Text block:
The underlying purpose of judicial review is to ascertain and give effect to the intent of the legislature. Hartman v. State Game Comm’s, 85 Wn.2d 176, 179 (1975). To this end, the declaration of purpose in a statute is an important guide to understanding the breadth of authority the legislature has delegated. Armstrong v. State, 91 Wn.App. 530, 537 (1998).
The public interests to be served by the SMA are varied. As it relates to the new guidelines, the following are instructive: preventing water quality degradation[4], preserving natural resources and shorelines’ natural and ecological characteristics[5], and fostering water-dependent shoreline uses achievable through environmentally sensitive planning of a finite resources[6]. The purpose of the SMA is set forth in 90.58.020. It states in part:
It is the policy of the state to provide for the management of the shorelines of the state by planning for and fostering all reasonable and appropriate uses. This policy is designed to insure the development of these shorelines in a manner which, while allowing for limited reduction of rights of the public in the navigable waters, will promote and enhance the public interest. This policy contemplates protecting against adverse effects to the public health, the land and its vegetation and wildlife, and the waters of the state and their aquatic life, while protecting generally public rights of navigation and corollary rights incidental thereto.

Written request 1: In the passage on shoreline management, what does it say is the underlying purpose of judicial review?

Task material:
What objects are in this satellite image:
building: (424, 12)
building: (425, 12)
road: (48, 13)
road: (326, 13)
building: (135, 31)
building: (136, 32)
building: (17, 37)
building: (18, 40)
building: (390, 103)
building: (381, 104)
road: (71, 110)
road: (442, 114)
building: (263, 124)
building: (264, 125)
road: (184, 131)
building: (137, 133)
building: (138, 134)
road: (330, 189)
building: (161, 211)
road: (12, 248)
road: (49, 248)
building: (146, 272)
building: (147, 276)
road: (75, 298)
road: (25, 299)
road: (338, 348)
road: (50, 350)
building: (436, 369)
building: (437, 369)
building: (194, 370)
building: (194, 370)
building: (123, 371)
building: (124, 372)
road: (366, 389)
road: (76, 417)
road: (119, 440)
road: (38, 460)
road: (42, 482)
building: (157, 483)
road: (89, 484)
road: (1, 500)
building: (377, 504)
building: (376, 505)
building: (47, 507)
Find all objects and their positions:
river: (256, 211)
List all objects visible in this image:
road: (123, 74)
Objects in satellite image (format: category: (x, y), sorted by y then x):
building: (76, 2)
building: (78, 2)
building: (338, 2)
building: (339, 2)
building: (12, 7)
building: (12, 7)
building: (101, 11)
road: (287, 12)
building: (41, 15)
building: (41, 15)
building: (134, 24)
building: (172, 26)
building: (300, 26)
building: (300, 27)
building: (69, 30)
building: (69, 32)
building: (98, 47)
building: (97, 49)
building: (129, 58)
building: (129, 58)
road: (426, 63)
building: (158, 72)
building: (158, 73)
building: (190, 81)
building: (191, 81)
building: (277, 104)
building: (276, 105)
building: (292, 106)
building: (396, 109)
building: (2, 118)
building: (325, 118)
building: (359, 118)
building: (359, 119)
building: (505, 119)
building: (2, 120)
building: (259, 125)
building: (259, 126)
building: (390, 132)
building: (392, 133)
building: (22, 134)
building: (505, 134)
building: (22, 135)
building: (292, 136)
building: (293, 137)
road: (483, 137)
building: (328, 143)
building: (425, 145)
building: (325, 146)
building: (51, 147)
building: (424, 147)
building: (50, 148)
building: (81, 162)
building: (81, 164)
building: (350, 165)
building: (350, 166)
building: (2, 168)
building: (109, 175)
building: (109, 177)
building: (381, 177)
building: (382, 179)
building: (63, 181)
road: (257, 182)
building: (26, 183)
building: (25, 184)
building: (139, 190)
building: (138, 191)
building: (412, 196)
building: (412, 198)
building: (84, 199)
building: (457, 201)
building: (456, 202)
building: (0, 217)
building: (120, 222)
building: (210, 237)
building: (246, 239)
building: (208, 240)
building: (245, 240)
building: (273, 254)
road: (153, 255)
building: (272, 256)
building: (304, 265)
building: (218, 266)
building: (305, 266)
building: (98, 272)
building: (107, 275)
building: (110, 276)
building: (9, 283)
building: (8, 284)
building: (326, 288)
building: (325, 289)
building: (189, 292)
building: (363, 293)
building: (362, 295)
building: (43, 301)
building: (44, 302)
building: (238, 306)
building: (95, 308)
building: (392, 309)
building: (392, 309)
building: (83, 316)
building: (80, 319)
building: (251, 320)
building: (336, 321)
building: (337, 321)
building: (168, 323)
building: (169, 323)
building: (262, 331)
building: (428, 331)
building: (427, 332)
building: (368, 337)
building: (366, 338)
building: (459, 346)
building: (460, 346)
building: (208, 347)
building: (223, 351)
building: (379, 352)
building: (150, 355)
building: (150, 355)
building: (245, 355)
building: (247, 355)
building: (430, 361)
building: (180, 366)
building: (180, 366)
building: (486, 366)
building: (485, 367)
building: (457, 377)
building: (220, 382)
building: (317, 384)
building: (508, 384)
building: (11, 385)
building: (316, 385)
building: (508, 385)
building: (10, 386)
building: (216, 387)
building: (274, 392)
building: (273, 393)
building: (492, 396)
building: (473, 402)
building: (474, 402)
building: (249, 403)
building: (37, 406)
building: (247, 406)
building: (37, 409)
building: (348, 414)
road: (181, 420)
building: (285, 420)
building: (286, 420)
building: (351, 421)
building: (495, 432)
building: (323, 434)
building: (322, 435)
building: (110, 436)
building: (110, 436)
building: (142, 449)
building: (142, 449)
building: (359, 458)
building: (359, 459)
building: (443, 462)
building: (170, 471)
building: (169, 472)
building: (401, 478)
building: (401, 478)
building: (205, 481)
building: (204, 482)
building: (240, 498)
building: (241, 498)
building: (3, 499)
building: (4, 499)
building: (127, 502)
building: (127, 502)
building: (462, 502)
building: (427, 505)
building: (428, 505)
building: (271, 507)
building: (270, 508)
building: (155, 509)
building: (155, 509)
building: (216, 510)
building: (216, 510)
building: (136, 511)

Written request 2: Rewrite the entries from their first line through the line with "building: (69, 30)", swapping each "road" for "street" and leaving everything else unchanged.

Task answer 1: To ascertain and give effect to the intent of the legislature.

Task answer 2:
What objects are in this satellite image:
building: (424, 12)
building: (425, 12)
street: (48, 13)
street: (326, 13)
building: (135, 31)
building: (136, 32)
building: (17, 37)
building: (18, 40)
building: (390, 103)
building: (381, 104)
street: (71, 110)
street: (442, 114)
building: (263, 124)
building: (264, 125)
street: (184, 131)
building: (137, 133)
building: (138, 134)
street: (330, 189)
building: (161, 211)
street: (12, 248)
street: (49, 248)
building: (146, 272)
building: (147, 276)
street: (75, 298)
street: (25, 299)
street: (338, 348)
street: (50, 350)
building: (436, 369)
building: (437, 369)
building: (194, 370)
building: (194, 370)
building: (123, 371)
building: (124, 372)
street: (366, 389)
street: (76, 417)
street: (119, 440)
street: (38, 460)
street: (42, 482)
building: (157, 483)
street: (89, 484)
street: (1, 500)
building: (377, 504)
building: (376, 505)
building: (47, 507)
Find all objects and their positions:
river: (256, 211)
List all objects visible in this image:
street: (123, 74)
Objects in satellite image (format: category: (x, y), sorted by y then x):
building: (76, 2)
building: (78, 2)
building: (338, 2)
building: (339, 2)
building: (12, 7)
building: (12, 7)
building: (101, 11)
street: (287, 12)
building: (41, 15)
building: (41, 15)
building: (134, 24)
building: (172, 26)
building: (300, 26)
building: (300, 27)
building: (69, 30)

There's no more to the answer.